In a UK survey, the BBC found that, on average, less than 1 in 10 Brits know when some of the most famous vegetables and fruits are in season. These days, there are already quite a few supermarkets that give us year-round access to so many products that we don’t even think about how they are grown and end up on store shelves.
Of the 2000 Britons surveyed, only 5% could tell when blackberries are ripe and juicy. Only 4% guessed when plum season is coming. And only 1 out of 10 people could accurately name the gooseberry season. And all this despite the fact that 86% of consumers say they believe in the importance of seasonality, and 78% say they buy products in their seasons.
Among all of our food problems—obesity, the ever-increasing number of ready meals, our reluctance to cook—is it really worth worrying about people not knowing when a certain food is in season?
Jack Adair Bevan runs an Ethicurean restaurant in Bristol that, as far as possible, uses only seasonal produce from the garden. Despite this commendable approach, Jack does not think of criticizing those who are not so one with the flow of nature. “We have it all at our fingertips, in our own garden, and we can keep track of the seasons without any problems. But I understand that it will not be easy for someone without a garden. And if everything that people need is available in stores all year round, of course, it’s hard to refuse it.”
Tan Prince, author of Perfect Nature Reserves, agrees. “Buying groceries only in season is not an easy task. But, of course, the products have a natural clock that makes them taste richer in season.”
Of course, the quality of taste is among the first reasons on the list why it is worth buying products in season. Few people will be pleased with a pale January tomato or fresh strawberries on the Christmas table.

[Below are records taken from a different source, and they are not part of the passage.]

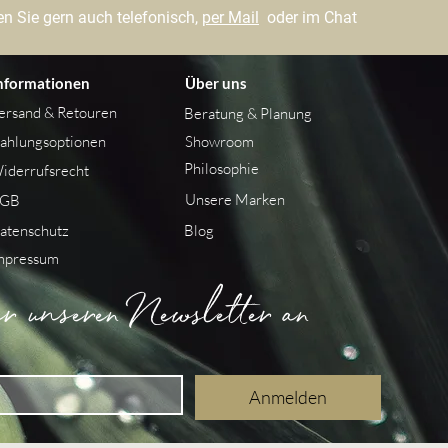
n Sie gern auch telefonisch,
per Mail
oder im Chat
nformationen
Über uns
ersand &
Retouren
Beratung & Planung
ahlungsoptionen
Showroom
Philosophie
iderrufsrecht
Unsere Marken
GB
atenschutz
Blog
mpressum
 unseren Newsletter an
Anmelden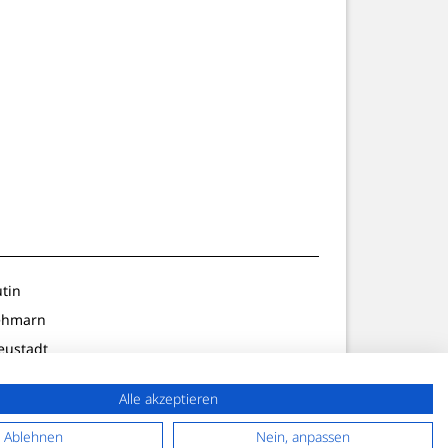
utin
ehmarn
eustadt
ldenburg
Alle akzeptieren
lön/Preetz
f. Strand
Ablehnen
Nein, anpassen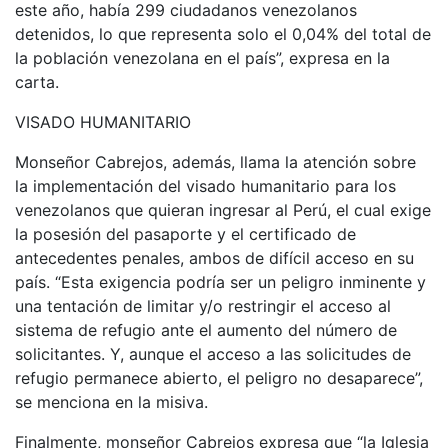
este año, había 299 ciudadanos venezolanos
detenidos, lo que representa solo el 0,04% del total de
la población venezolana en el país”, expresa en la
carta.
VISADO HUMANITARIO
Monseñor Cabrejos, además, llama la atención sobre
la implementación del visado humanitario para los
venezolanos que quieran ingresar al Perú, el cual exige
la posesión del pasaporte y el certificado de
antecedentes penales, ambos de difícil acceso en su
país. “Esta exigencia podría ser un peligro inminente y
una tentación de limitar y/o restringir el acceso al
sistema de refugio ante el aumento del número de
solicitantes. Y, aunque el acceso a las solicitudes de
refugio permanece abierto, el peligro no desaparece”,
se menciona en la misiva.
Finalmente, monseñor Cabrejos expresa que “la Iglesia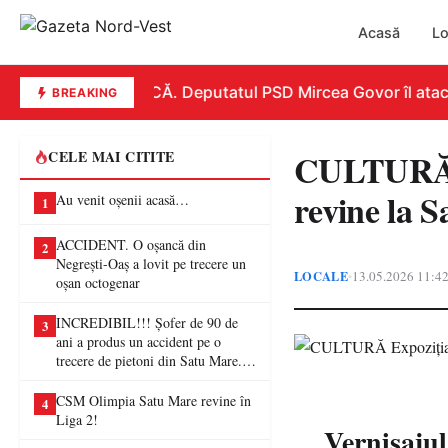
Acasă
Lo
REPLICĂ. Deputatul PSD Mircea Govor îl atacă du
BREAKING
CULTURĂ E
CELE MAI CITITE
revine la 
Au venit oșenii acasă…
1
ACCIDENT. O oșancă din
2
Negrești-Oaș a lovit pe trecere un
LOCALE
13.05.2026 11:4
•
oșan octogenar
INCREDIBIL!!! Șofer de 90 de
3
ani a produs un accident pe o
trecere de pietoni din Satu Mare. O
femeie a ajuns la spital
CSM Olimpia Satu Mare revine în
4
Liga 2!
Vernisajul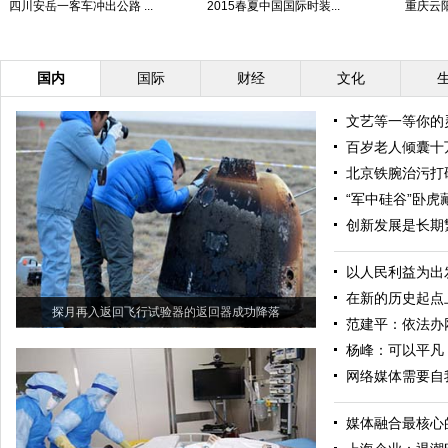
四川安岳一客车冲出公路 ...
2015春夏中国国际时装...
重庆云阳
国内
国际
财经
文化
文艺等一等你的
百岁老人倾囊十
北京铁腕治污打
“军中硅谷”卧虎
创新发展是长期
以人民利益为出
在新的历史起点
探月再入返回飞行试验器的返回器成功降落
范建平：依法办
杨峰：可以平凡
网络媒体需要自
媒体融合最核心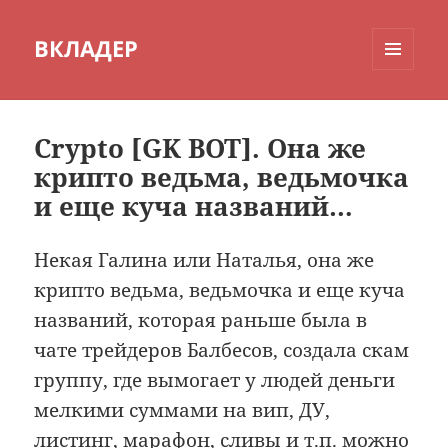
ВКЛАДЕР
МЕНЮ
И
ВИДЖЕТЫ
Crypto [GK BOT]. Она же
крипто ведьма, ведьмочка
и еще куча названий…
Некая Галина или Наталья, она же
крипто ведьма, ведьмочка и еще куча
названий, которая раньше была в
чате трейдеров Балбесов, создала скам
группу, где вымогает у людей деньги
мелкими суммами на вип, ДУ,
листинг, марафон, сливы и т.п. можно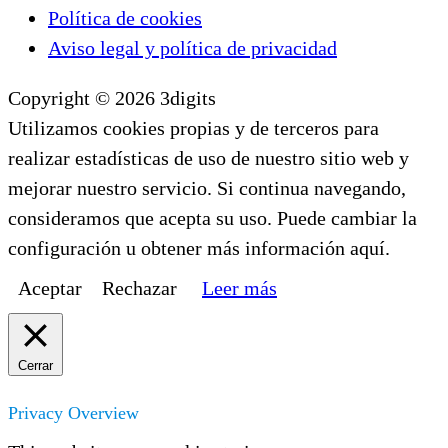
Política de cookies
Aviso legal y política de privacidad
Copyright © 2026 3digits
Utilizamos cookies propias y de terceros para
realizar estadísticas de uso de nuestro sitio web y
mejorar nuestro servicio. Si continua navegando,
consideramos que acepta su uso. Puede cambiar la
configuración u obtener más información aquí.
Aceptar
Rechazar
Leer más
Cerrar
Privacy Overview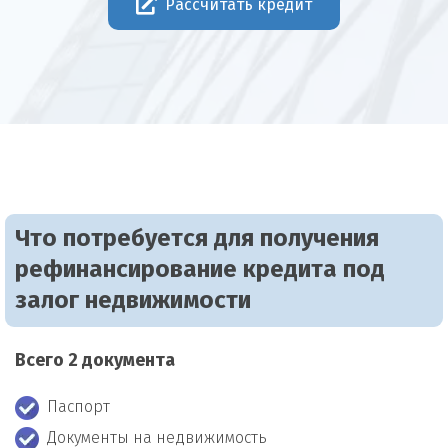
Рассчитать кредит
Что потребуется для получения
рефинансирование кредита под
залог недвижимости
Всего 2 документа
Паспорт
Документы на недвижимость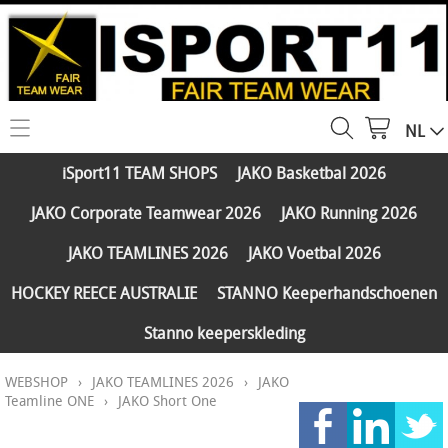
NL
HOME
iSport11 TEAM SHOPS
JAKO Basketbal 2026
WEBSHOP
JAKO Corporate Teamwear 2026
JAKO Running 2026
iSport11 TEAM SHOPS
SERVICES
JAKO TEAMLINES 2026
JAKO Voetbal 2026
JAKO Basketbal 2026
PARTNERS
HOCKEY REECE AUSTRALIE
STANNO Keeperhandschoenen
JAKO Corporate Teamwear 2026
Stanno keeperskleding
FAQ
JAKO Running 2026
WEBSHOP
›
JAKO TEAMLINES 2026
›
JAKO
Klantengroepen
CONTACT
JAKO TEAMLINES 2026
Teamline ONE
›
JAKO Short One
Verzending - betaling
JAKO Voetbal 2026
MY ISPORT11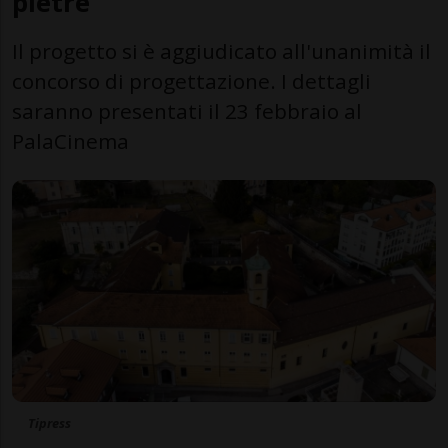
pietre"
Il progetto si è aggiudicato all'unanimità il
concorso di progettazione. I dettagli
saranno presentati il 23 febbraio al
PalaCinema
Tipress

However, the arguments for seasonal produce go beyond taste. For example, the British farmer and founder of Riverford, an organic farm and vegetable box company, said in an interview: “I am a supporter of local food partly for environmental reasons, but mainly because I think it is important that people feel connected to where it comes from. their food.”
You can equate seasonal products with local ones, but not everyone is a strong argument in favor of seasonal shopping. Other proponents of seasonal produce use words like “harmony.” It’s a good idea, but it’s as weak as a winter strawberry.
But the economic arguments are quite specific. The law of supply and demand states that the abundance of strawberries in June makes the product cheaper than in the off-season.
No less convincing argument is, perhaps, simply the need to support local producers.
Ultimately, whether you eat in-season or out-of-season is not something you should worry about in the first place. Although, of course, careful attention to this issue has its advantages!